When I first started traveling I liked everywhere I went, loooved everywhere I went, and sometimes I would wonder if maybe I just had no taste. So now, whenever I don't love a place, at least I'm reminded that I have opinions. I was planning on loving Belgrade, which was probably my first problem. It's not horrible. I don't hate it. But I don't love it.
To get to the Contemporary Art Museum, you have to walk over a bridge (if you're going on foot, I mean). I love bridges. This particular bridge was long and loud and concrete ugly and windy (it is freezing here) and I haven't read the right kind of books to effectively imagine myself as the heroine of some novel filled with bread lines. But on the other side I walked by the river and had it pretty much to myself and it was nice in a plotless-foreign-film kind of way. My map was a little vague, but a building appeared about where I thought the museum should be. It looked neglected--abandoned, really--but there were some sculptures in the long-umowed grass. Walking around to the front of the building, I thought I saw some modern sculptures through the second floor windows, until I got closer and realized it was crumpled-up construction (rekonstrukcija) signs. It was clearly the museum, and it was clearly not open for business. But I had walked a long way over a long cold bridge, and I wanted confirmation. I couldn't remember how to say open or closed in Serbo-Croat-Bosnian-Montenegrin-whatever, so I summoned my best Serbian accent and asked the dude hanging around the entrance 'Where's the museum?'. He was super nice, although his dog was a little growl-y and scary and the lone dude plus dog guarding abandoned building was all a little post-apocalyptic. Turns out the museum has been closed for reconstruction for four years (fucking tourist office map). It doesn't look like they're reconstructing anything, though, so it's not surprising that there's no expected completion date. The guard, or whatever he was, let me look around a little, but there wasn't much to see. Just a large building in disarray with no apparent reconstruction going on, and no art.
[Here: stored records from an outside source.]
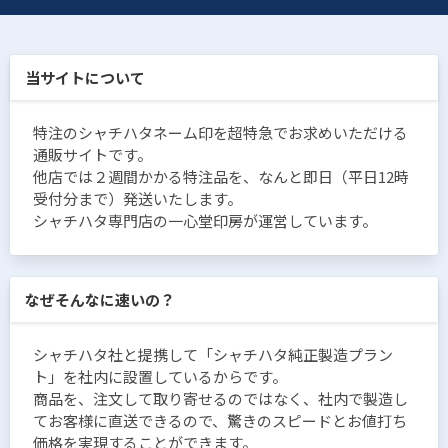
当サイトについて
特注のシャチハタネーム印を超特急でお求めいただける
通販サイトです。
他店では２週間かかる特注品を、なんと即日（平日12時
受付分まで）発送いたします。
シャチハタ専門店の一心堂印房が運営しています。
なぜそんなに速いの？
シャチハタ社と提携して「シャチハタ純正製造プラン
ト」を社内に設置しているからです。
商品を、注文して取り寄せるのではなく、社内で製造し
てお客様に直送できるので、驚きのスピードとお値打ち
価格を実現することができます。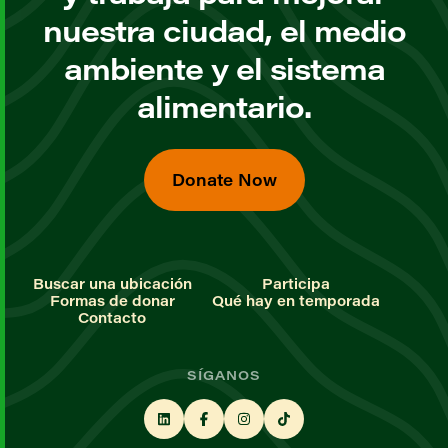
nuestra ciudad, el medio
ambiente y el sistema
alimentario.
Donate Now
Buscar una ubicación
Participa
Formas de donar
Qué hay en temporada
Contacto
SÍGANOS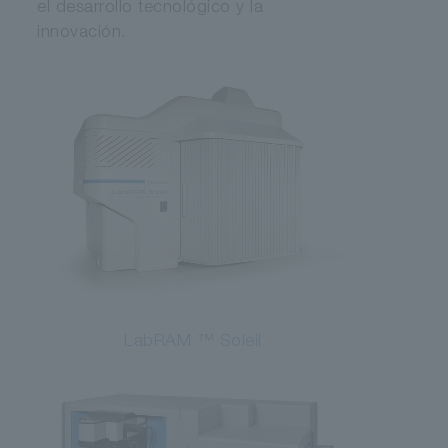
el desarrollo tecnológico y la
innovación.
LabRAM ™ Soleil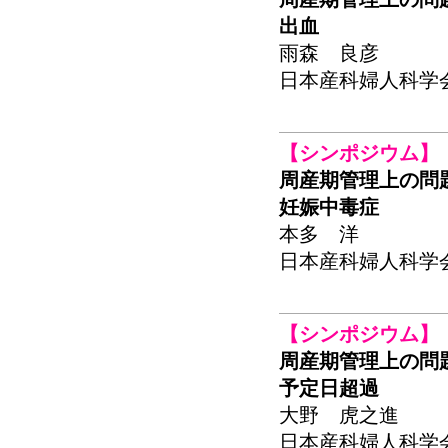
出血
雨森 良彦
日本産科婦人科学会関東
【シンポジウム】
周産期管理上の問
妊娠中毒症
本多 洋
日本産科婦人科学会関東
【シンポジウム】
周産期管理上の問
予定日超過
大野 虎之進
日本産科婦人科学会関東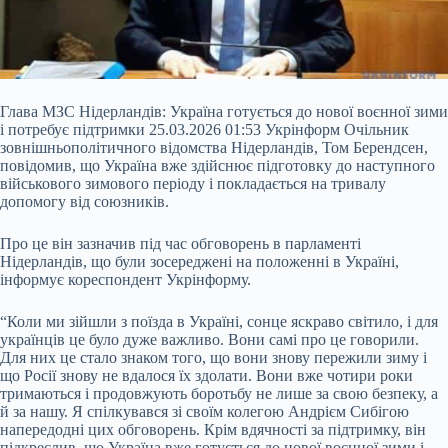
Глава МЗС Нідерландів: Україна готується до нової воєнної зими
і потребує підтримки 25.03.2026 01:53 Укрінформ Очільник
зовнішньополітичного відомства Нідерландів, Том Берендсен,
повідомив, що Україна вже здійснює підготовку до наступного
військового зимового періоду і покладається на тривалу
допомогу від союзників.
Про це він зазначив під час обговорень в парламенті
Нідерландів, що були зосереджені на положенні в Україні,
інформує кореспондент Укрінформу.
“Коли ми зійшли з поїзда в
Україні, сонце яскраво світило, і для
українців це було дуже важливо. Вони самі про це говорили.
Для них це стало знаком того, що вони знову пережили зиму і
що Росії знову не вдалося їх здолати. Вони вже чотири роки
тримаються і продовжують боротьбу не лише за свою безпеку, а
й за нашу. Я спілкувався зі своїм колегою Андрієм Сибігою
напередодні цих обговорень. Крім вдячності за підтримку, він
підкреслив, що Україна вже готується до нової воєнної зими і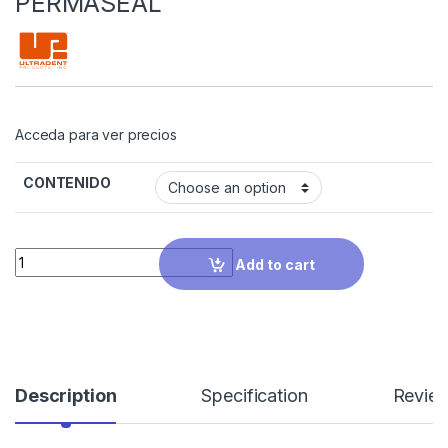
PERMASEAL
Acceda para ver precios
CONTENIDO
Quantity
Add to cart
Description
Specification
Revie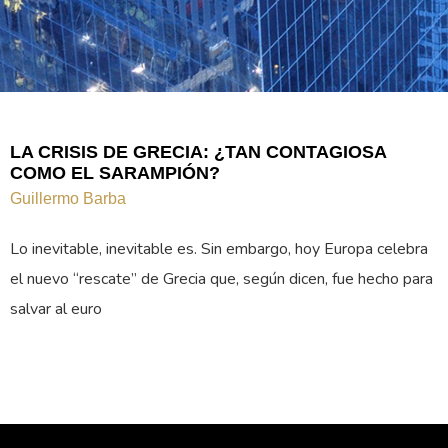
LA CRISIS DE GRECIA: ¿TAN CONTAGIOSA
COMO EL SARAMPIÓN?
Guillermo Barba
Lo inevitable, inevitable es. Sin embargo, hoy Europa celebra
el nuevo “rescate” de Grecia que, según dicen, fue hecho para
salvar al euro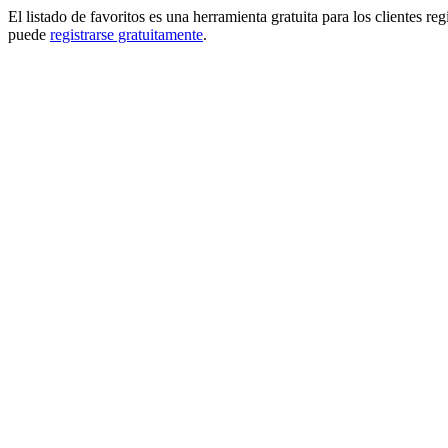
El listado de favoritos es una herramienta gratuita para los clientes re
puede
registrarse gratuitamente
.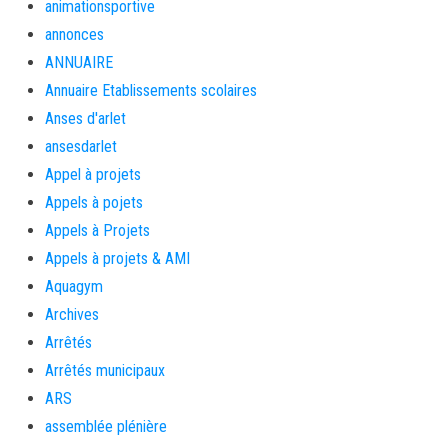
animationsportive
annonces
ANNUAIRE
Annuaire Etablissements scolaires
Anses d'arlet
ansesdarlet
Appel à projets
Appels à pojets
Appels à Projets
Appels à projets & AMI
Aquagym
Archives
Arrêtés
Arrêtés municipaux
ARS
assemblée plénière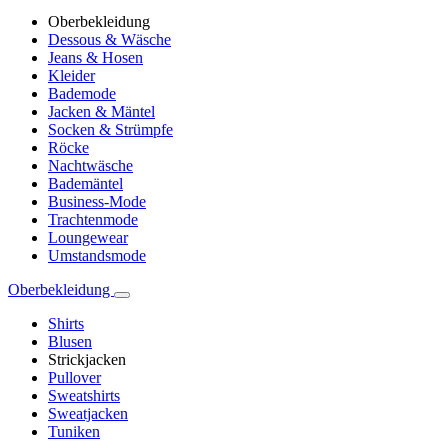
Oberbekleidung
Dessous & Wäsche
Jeans & Hosen
Kleider
Bademode
Jacken & Mäntel
Socken & Strümpfe
Röcke
Nachtwäsche
Bademäntel
Business-Mode
Trachtenmode
Loungewear
Umstandsmode
Oberbekleidung
Shirts
Blusen
Strickjacken
Pullover
Sweatshirts
Sweatjacken
Tuniken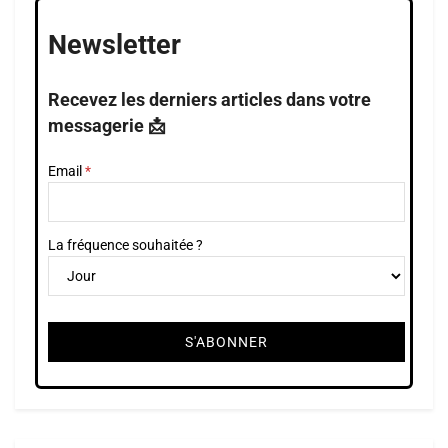
Newsletter
Recevez les derniers articles dans votre
messagerie 📩
Email
La fréquence souhaitée ?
The National Museum is also closed for reconstruction. So is all but one small room of the Serbian History Museum. There is a Russian church here, founded by refugees from the revolution, but it is under construction. There's a Cervantes Institute (we could have spoken Spanish!) but they are in between exhibitions. I tried to go to galleries, but they were either closed or full of the kind of nautical scene paintings that I imagine a certain kind of rich person buys merely as an expression of wealth. I did find one street art gallery which was cool, but there was no employee to be found so no one to ask my Belgrade graffiti questions. It seems like there are good things here. I really do get that feeling. I just can't find them. And I already said that it's freezing, right?